Daniel Mengden is the latest A's starting pitcher to have a dominant outing. He went seven innings Saturday in Oakland's 4-1 win in Detroit, and only allowed one earned run while striking out five. 

"He's got good stuff, he can mix his pitches really well," A's manager Bob Melvin said of Mengden after the win. "He's a true four-pitch guy."

In the last month, the A's five-man mix of Mengden, Frankie Montas, Mike Fiers, Chris Bassitt and Brett Anderson has been among the best in the American League. 

Mengden followed a career first for Montas. On Friday, Montas pitched into the ninth inning for the first time in his career and struck out a career-high 10 batters. 

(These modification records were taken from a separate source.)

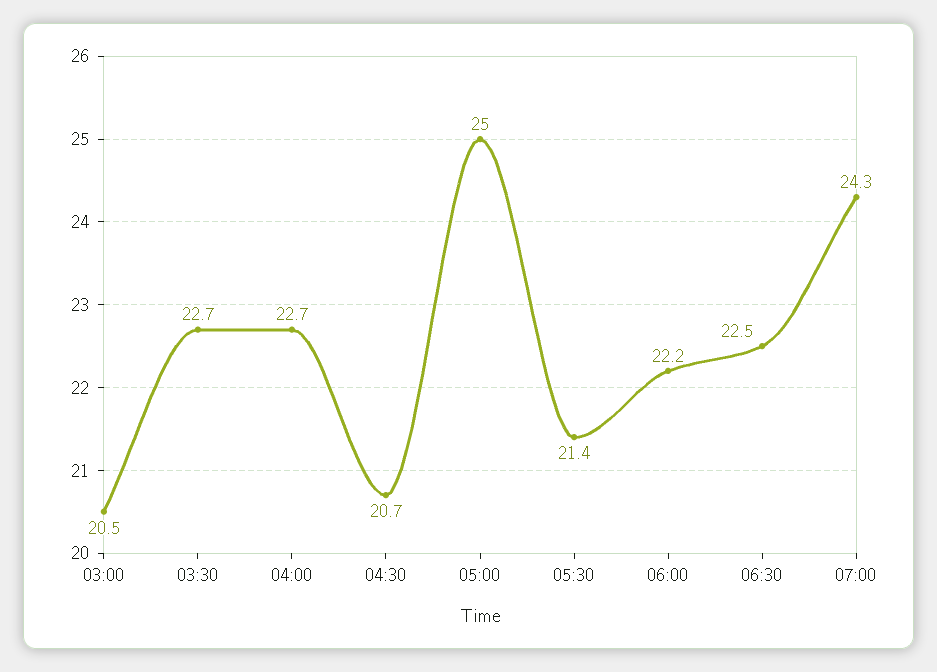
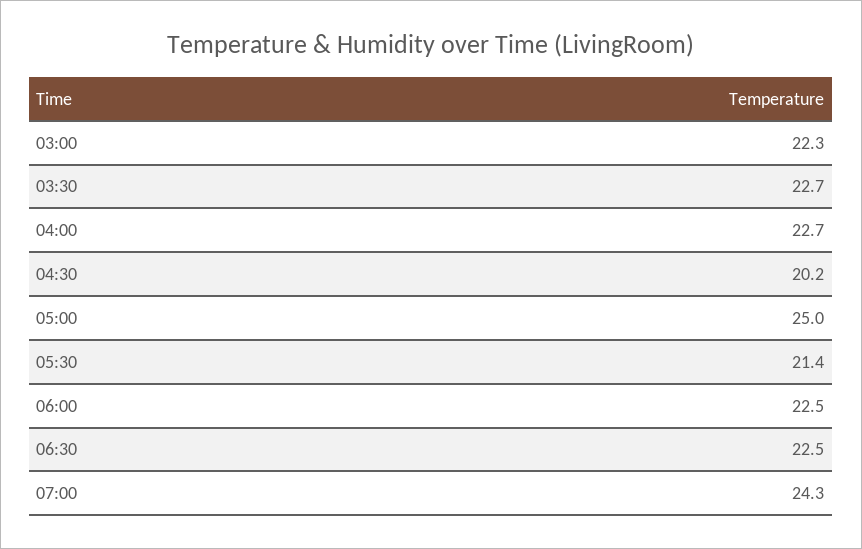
  {
-   "03:00": 20.5,
+   "03:00": 22.3,
    "03:30": 22.7,
    "04:00": 22.7,
-   "04:30": 20.7,
+   "04:30": 20.2,
    "05:00": 25,
    "05:30": 21.4,
-   "06:00": 22.2,
+   "06:00": 22.5,
    "06:30": 22.5,
    "07:00": 24.3
  }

"We knew he had a lot of talent in him, but he's taking it to another level right now," Melvin told reporters Friday when asked about Montas' start.

Coming into their four-game road series with the Tigers, the A's had lost three in a row. They're now riding a three-game win streak, thanks to their starting arms. The trio of Bassitt, Montas and Mengden combined to throw 23 2/3 innings while allowing only three earned runs. They also struck out 22 batters and only walked four.

And the A's soon could have more help on the way.

[RELATED: Melvin raves about Montas after longest outing of his career]

Jharel Cotton pitched in his first rehab assignment in Class A for the Stockton Ports on Thursday. Sean Manaea quietly has been throwing bullpens, and top prospect Jesus Luzardo threw his first bullpen Tuesday, Susan Slusser of the San Francisco Chronicle reported Wednesday.

Oakland's starting pitchers' ERA now is just outside the top five in the American League. Though they're still in the bottom of the AL West, the A's are trending up, with reinforcements coming down the road.